Please retype the data that follows, starting at the line containing "right shoulder: (193, 241)" and stopping after the last line.
● ● ● ● ● ● ●
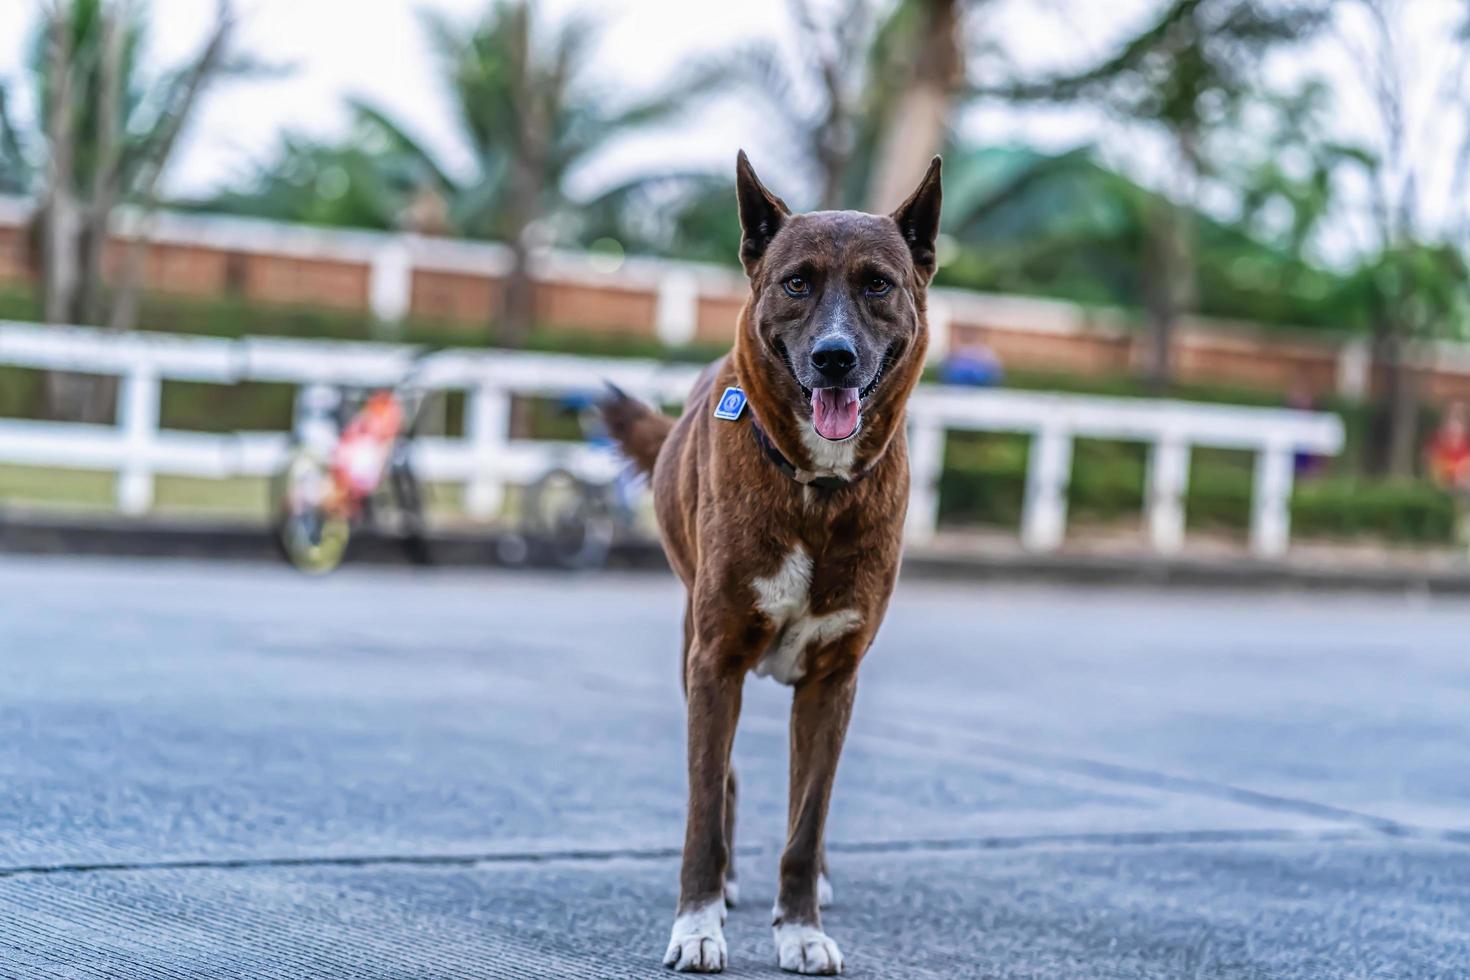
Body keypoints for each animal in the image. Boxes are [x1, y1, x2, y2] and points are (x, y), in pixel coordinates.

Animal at [605, 151, 940, 975]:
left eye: (877, 284)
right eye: (797, 282)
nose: (834, 358)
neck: (815, 487)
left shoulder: (833, 681)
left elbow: (806, 821)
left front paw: (802, 928)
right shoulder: (715, 660)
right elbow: (704, 807)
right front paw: (697, 923)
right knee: (720, 782)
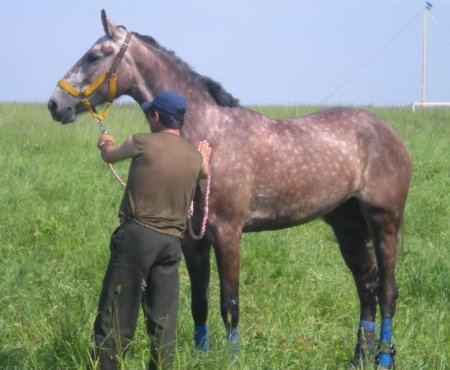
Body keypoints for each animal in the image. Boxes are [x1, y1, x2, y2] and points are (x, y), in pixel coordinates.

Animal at [48, 10, 412, 368]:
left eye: (95, 55)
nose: (55, 104)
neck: (210, 137)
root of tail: (389, 133)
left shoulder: (228, 233)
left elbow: (230, 304)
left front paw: (232, 359)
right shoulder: (193, 241)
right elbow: (199, 303)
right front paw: (201, 355)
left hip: (384, 221)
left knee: (387, 291)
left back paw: (383, 358)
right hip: (347, 225)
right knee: (366, 286)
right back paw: (359, 357)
● ● ● ● ● ● ●
• [Exercise output]
right shoulder: (193, 241)
right elbow: (199, 303)
right front paw: (201, 355)
left hip: (384, 221)
left knee: (387, 291)
left back paw: (383, 358)
right hip: (347, 225)
right knee: (366, 286)
right back paw: (359, 357)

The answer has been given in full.